*** Task material ***
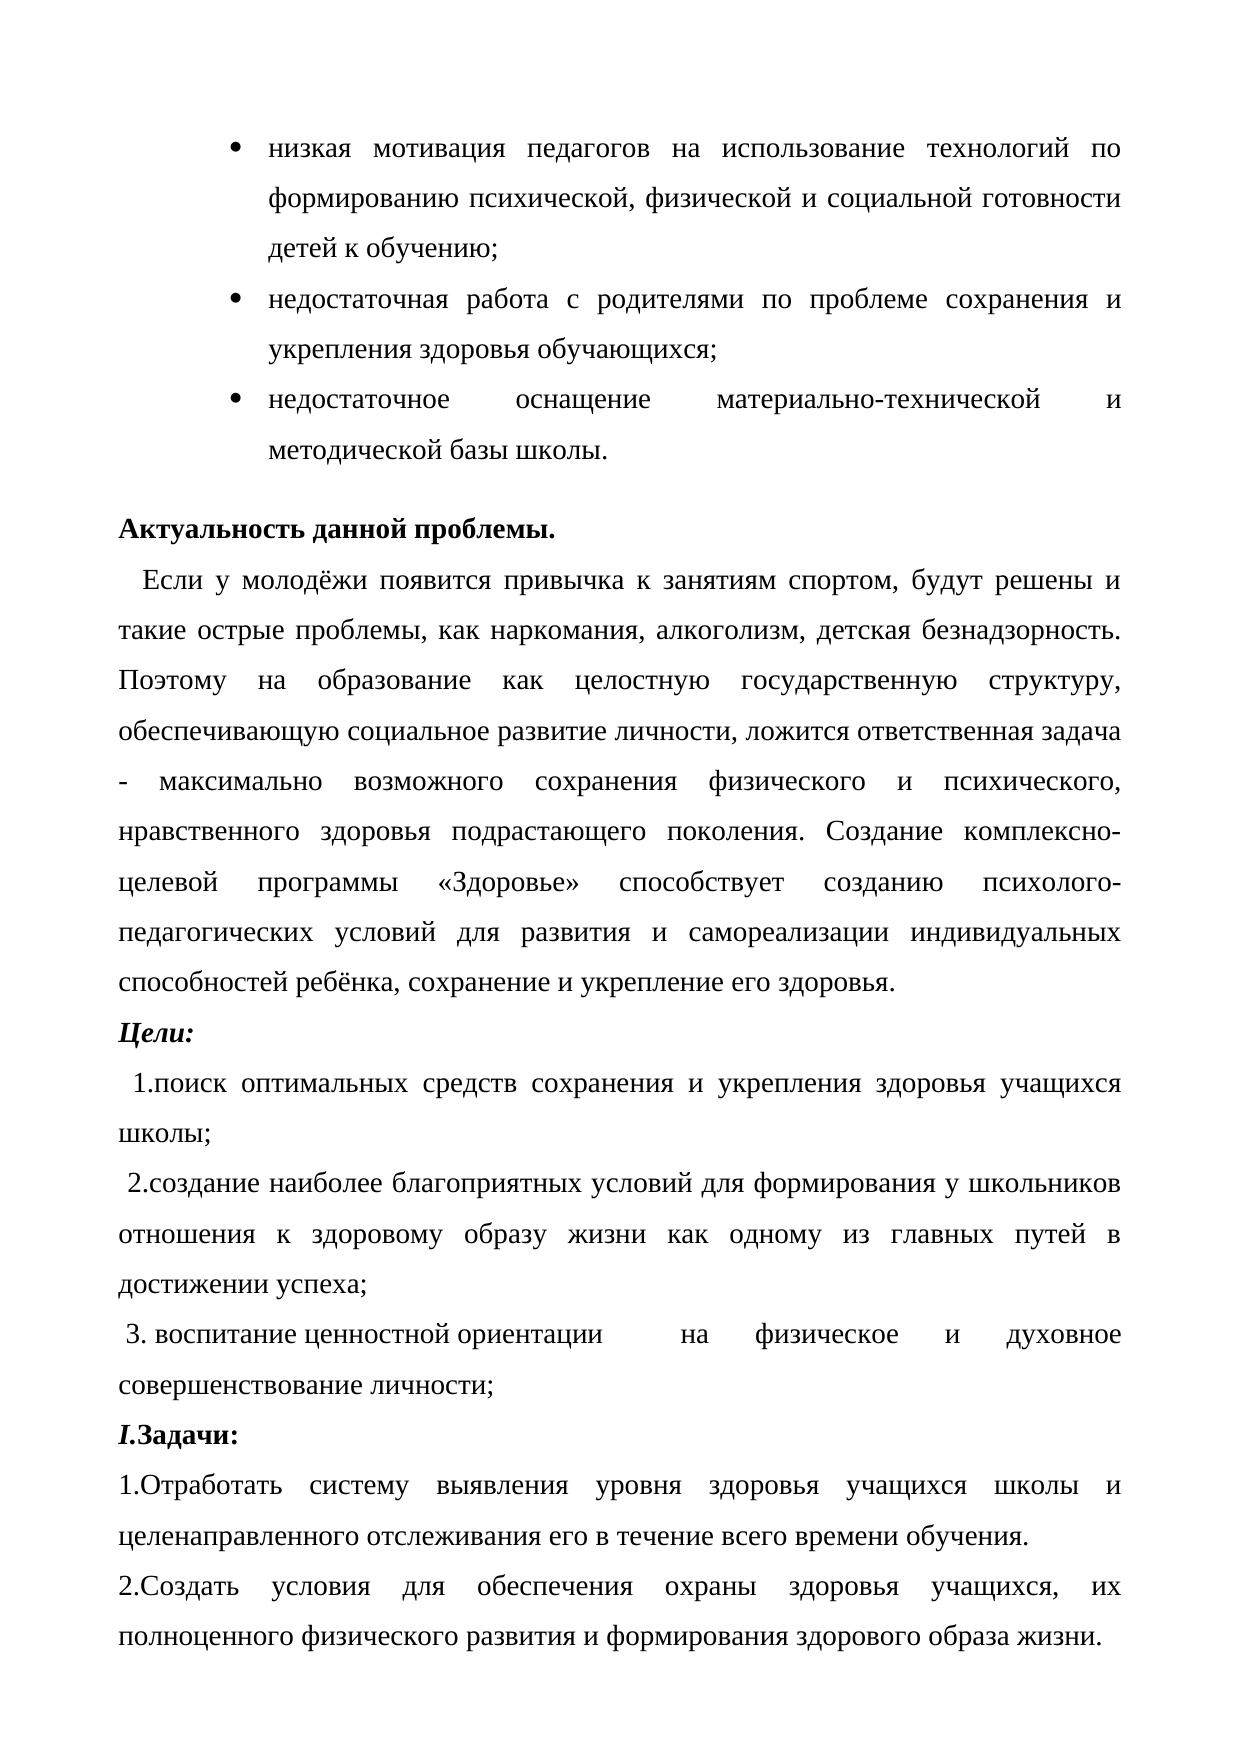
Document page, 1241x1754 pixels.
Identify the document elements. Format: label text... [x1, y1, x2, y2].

text 1.поиск оптимальных средств сохранения и укрепления здоровья учащихся школы; [118, 1065, 1122, 1149]
text 1.Отработать систему выявления уровня здоровья учащихся школы и целенаправленного отслеживания его в течение всего времени обучения. [118, 1467, 1122, 1551]
text 3. воспитание ценностной ориентации на физическое и духовное совершенствование личности; [118, 1317, 1122, 1400]
text 2.создание наиболее благоприятных условий для формирования у школьников отношения к здоровому образу жизни как одному из главных путей в достижении успеха; [118, 1166, 1122, 1300]
text I.Задачи: [118, 1417, 1122, 1451]
list недостаточное оснащение материально-технической и методической базы школы. [231, 382, 1122, 466]
list недостаточная работа с родителями по проблеме сохранения и укрепления здоровья обучающихся; [231, 281, 1122, 365]
text 2.Создать условия для обеспечения охраны здоровья учащихся, их полноценного физического развития и формирования здорового образа жизни. [118, 1568, 1122, 1652]
text Если у молодёжи появится привычка к занятиям спортом, будут решены и такие острые проблемы, как наркомания, алкоголизм, детская безнадзорность. Поэтому на образование как целостную государственную структуру, обеспечивающую социальное развитие личности, ложится ответственная задача - максимально возможного сохранения физического и психического, нравственного здоровья подрастающего поколения. Создание комплексно-целевой программы «Здоровье» способствует созданию психолого-педагогических условий для развития и самореализации индивидуальных способностей ребёнка, сохранение и укрепление его здоровья. [118, 562, 1122, 998]
list низкая мотивация педагогов на использование технологий по формированию психической, физической и социальной готовности детей к обучению; [231, 130, 1122, 264]
text Актуальность данной проблемы. [118, 512, 1122, 545]
text Цели: [118, 1015, 1122, 1048]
***
# Activity
Go through the entries. Report every line that contains the word "формирования".

# Written solution
text 2.создание наиболее благоприятных условий для формирования у школьников отношения к здоровому образу жизни как одному из главных путей в достижении успеха; [118, 1166, 1122, 1300]
text 2.Создать условия для обеспечения охраны здоровья учащихся, их полноценного физического развития и формирования здорового образа жизни. [118, 1568, 1122, 1652]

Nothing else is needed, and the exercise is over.